- **About this exercise**
Transcribe the passage of the horror movie reviews word for word, starting with "The story of" and going on through "AND good actors.".

- **Selected excerpt**
A fantastic sequence involving re-animated cut-in-half dogs, pinned-down butterflies and corpses on meat hooks follows, cementing the bent humor of this film and illustrating exactly WHY I love it so much.
Throw in Freddy’s girlfriend Tina, the only good girl amongst her hardcore partying punk friends (???), and you’ve got a recipe for some tasty Zombie dinner. Of course, Freddy and Frank are headed for bad news themselves, as the virus slowly kills them and turns them into the same things they’re running from.
There are tons of great lines in RotLD to match the awesome scenes—so many that I can’t possibly mention them ALL here, but a few favorites are (of course) the iconic “Send more cops” uttered by a hungry Zombie who gets a hold of the radio in a police car after chowing down on the poor officers’ brains, and Freddy’s starve-tinged voice screaming at Tina “If you really loved me, you’d let me eat your brains!” Way to charm a girl, Fred.
All the actors in this thing are fantastic and hilarious, including the breakout performance of Scream Queen Linnea Quigley as flame-haired Trash, the aforementioned naked punk-rock girl whose worst fear is realized when the inhabits of the graveyard emerge.
This is a hilarious classic with lots of inventive gore that cannot be missed. If you haven’t seen it, you NEED to.
A note on the sequels: each one has their own charm, but none offer the complete packages of the first. Part 2 was mostly “meh”, a bland copy of this one. Part 3 gets a bit more interesting, offering up a newly zombie-ized chick who takes her love of S&M a bit too far, and Part 4 (Necropolis) was back to “meh” again, because it just tried too hard. I actually haven’t gotten around to Part 5 because, enough is enough, people.
31 Horror Movies I Own #7: Poltergeist
“You moved the headstones, but not the graves!”
Another Tobe Hooper masterpiece, Poltergeist is one of those rare horror movies that ages well. Despite its 1982 filming date, it doesn’t really feel that dated (unless you pay attention to the electronics…) and still holds up.
The story of the Freelings and their encounter with the group of ghosts living in their house could come of as campy and comical, especially with the inclusion of Zelda Rubenstein’s squeaky-voiced Tangina. But this thing is so well written and packed with suspense, that it reads as straight-up terror.
The focus of the film is the disappearance of angelic daughter Carol Anne, who joins the poltergeists by way of being sucked into a bedroom closet. Most horror films lose something in one area or another, but Poltergeist has the magic trinity of a strong script, kick-ass special F/X AND good actors.
The build-up of ghostly activity coupled with the breakdown of parents Steve (Craig T. Nelson) and Diana (a smokin’ hot Jo Beth Williams) is amazing to watch, and this is the movie that both made me afraid of large trees and ensured I would never have any kind of clown doll anywhere near me (look at that thing!), like FOREVER.
If you’ve been avoiding this because you think it might be lame, or if you’ve only seen parts of it, I urge you to get over it and rent away. This movie is so fantastic that I love it a little more every time I watch it—and the ending is perfect.
As far as the sequels go, 2 has its gross-out moments (the possessed tequila worm is pretty icktastic), and Kane is sufficiently creepy, but it’s just not as good as the original. The 3rd is so bad it’s *almost* good, in that “let’s knock back a couple of drinks and laugh our asses off” kind of way…or you know, if you happen to enjoy watching a very young Lara Flynn Boyle scream a lot. I’m just sayin’.

- **Dataset extract**
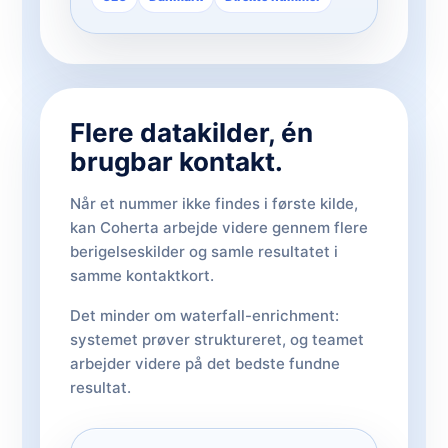
Flere datakilder, én
brugbar kontakt.
Når et nummer ikke findes i første kilde,
kan Coherta arbejde videre gennem flere
berigelseskilder og samle resultatet i
samme kontaktkort.
Det minder om waterfall-enrichment:
systemet prøver struktureret, og teamet
arbejder videre på det bedste fundne
resultat.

- **Completed exercise**
The story of the Freelings and their encounter with the group of ghosts living in their house could come of as campy and comical, especially with the inclusion of Zelda Rubenstein’s squeaky-voiced Tangina. But this thing is so well written and packed with suspense, that it reads as straight-up terror.
The focus of the film is the disappearance of angelic daughter Carol Anne, who joins the poltergeists by way of being sucked into a bedroom closet. Most horror films lose something in one area or another, but Poltergeist has the magic trinity of a strong script, kick-ass special F/X AND good actors.